Region of Tuscany Customer Success Video - NetIQ and Novell - YouTube

Regione Toscana chose Novell Identity Manager for a simple way to manage more than 3,000 user accounts, and comply with Italian privacy laws.

About Regione Toscana
Regione Toscana, in the centre of Italy, provides local government services to some 3.7 million citizens. The region's ten provinces include world-famous cities such as Florence, Siena and Pisa, attracting more than 10 million tourists annually.

Managing the user accounts for some 3,000 employees across numerous systems placed a heavy workload on the Regione Toscana technical team. User identity information was held in different databases managed by different people. Each application or service had its own database, which sometimes ran the risk of not being up-to-date and therefore containing inconsistent data. As a result, identity management was complicated, time-consuming and potentially error-prone.

When users moved office or left the organisation, there was a risk that the relevant databases would not be updated and that leaving users would retain access to sensitive information. Italian privacy law requires all employers to meet minimum standards to protect sensitive personal information and data.

Regione Toscana set itself four key objectives: to simplify identity management and service provisioning; to improve security through better password management and easier removal of users; to standardise systems and the handling of personal data; and to cut administration, provisioning and ongoing operational costs.

Novell Solution
Regione Toscana entered into an agreement with Novell to implement Novell Identity Manager. The implementation was supported by Net Studio, a Novell Business Partner specialising in identity and security management solutions.

Regione Toscana deployed Novell Identity Manager in a two-phase programme. First of all, the central LDAP server was synchronised in real time with user information from each system involved in the project. Once a complete and standardised record for all users had been created, authentication services for local systems were redirected to this shared store. Subsequently, a trusted network of federated systems was established, that allows an authenticated user to gain access to the appropriate services based on their identity.

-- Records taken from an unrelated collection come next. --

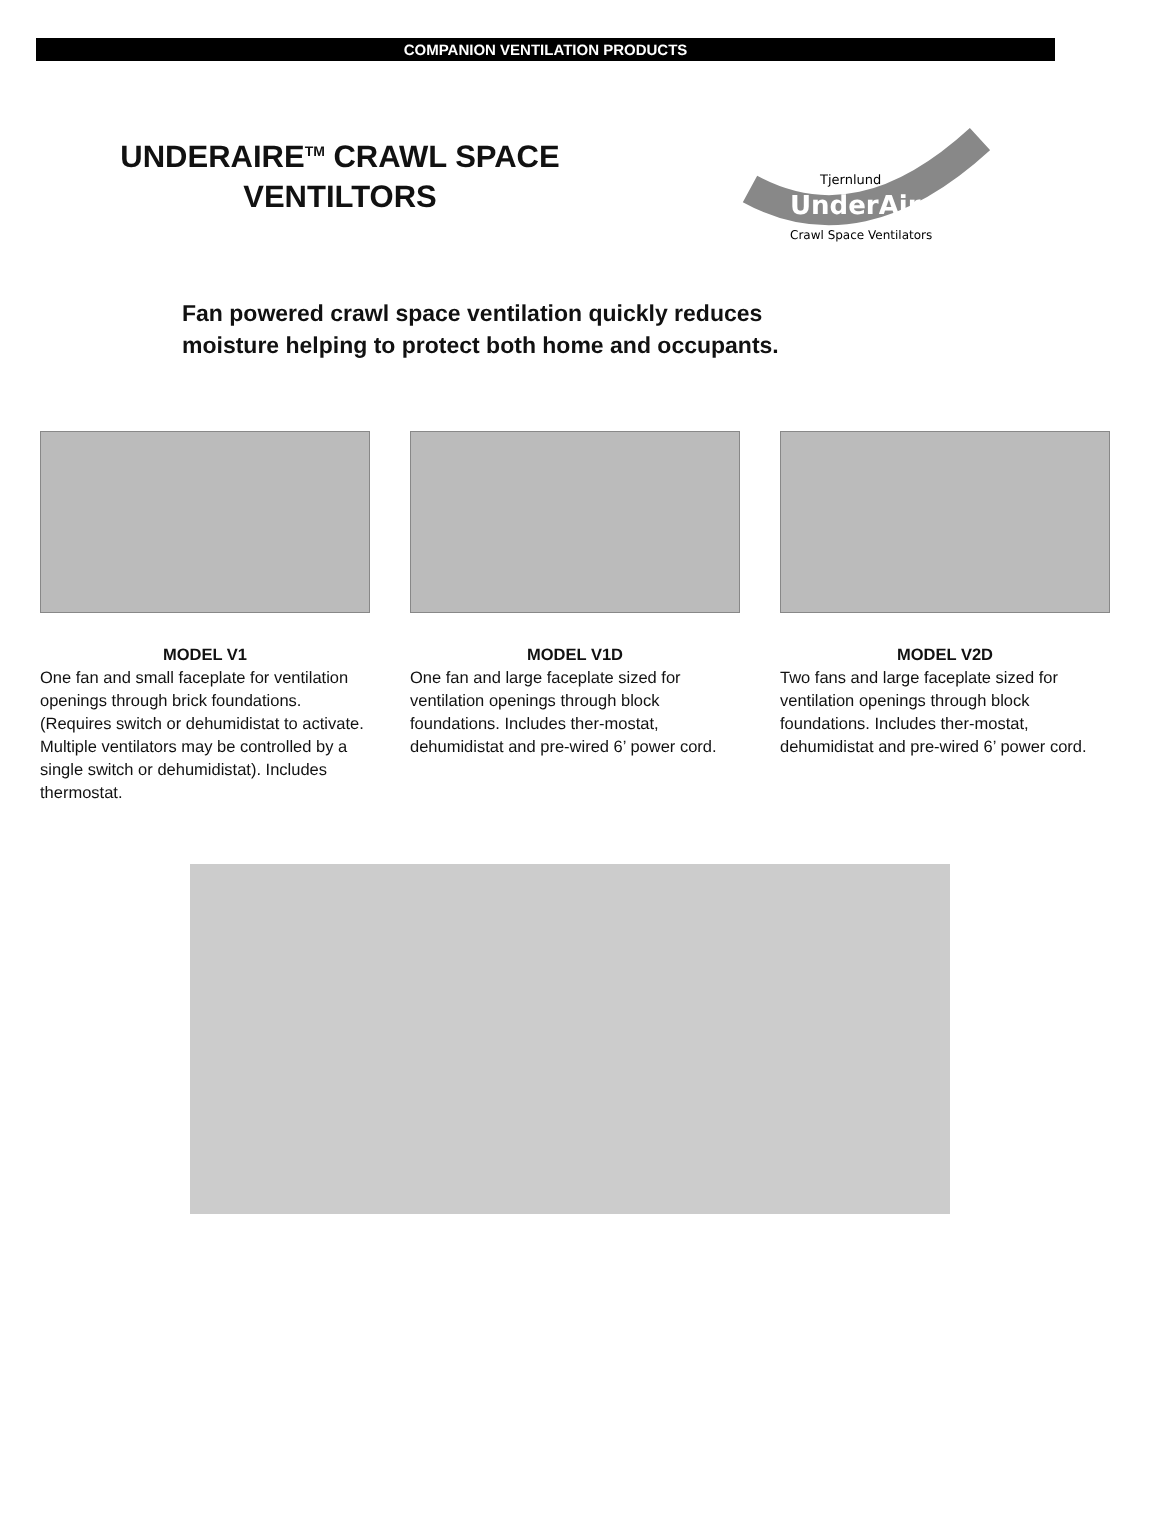COMPANION VENTILATION PRODUCTS
UNDERAIRE<sup>TM</sup> CRAWL SPACE VENTILTORS
UnderAire
Tjernlund
Crawl Space Ventilators
Fan powered crawl space ventilation quickly reduces
moisture helping to protect both home and occupants.
MODEL V1
One fan and small faceplate for ventilation openings through brick foundations. (Requires switch or dehumidistat to activate. Multiple ventilators may be controlled by a single switch or dehumidistat). Includes thermostat.
MODEL V1D
One fan and large faceplate sized for ventilation openings through block foundations. Includes ther-mostat, dehumidistat and pre-wired 6’ power cord.
MODEL V2D
Two fans and large faceplate sized for ventilation openings through block foundations. Includes ther-mostat, dehumidistat and pre-wired 6’ power cord.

Novell Identity Manager enables Regione Toscana to grant or revoke user access to all or specified systems based on updates to a single, standardised identity record, allowing the organisation to enforce and demonstrate compliance with security policies and legal requirements.

The modular nature of Novell Identity Manager has enabled Regione Toscana to take a staged approach to implementation, and the solution so far covers more than 20 core systems. Novell Identity Manager synchronises recorded digital identities on SMTP servers, existing LDAP servers and in DB2 databases. In addition the solution handles password synchronisation, enforces strong authentication procedures, and requires positive approval of new account creation and role assignments, with a full audit trail.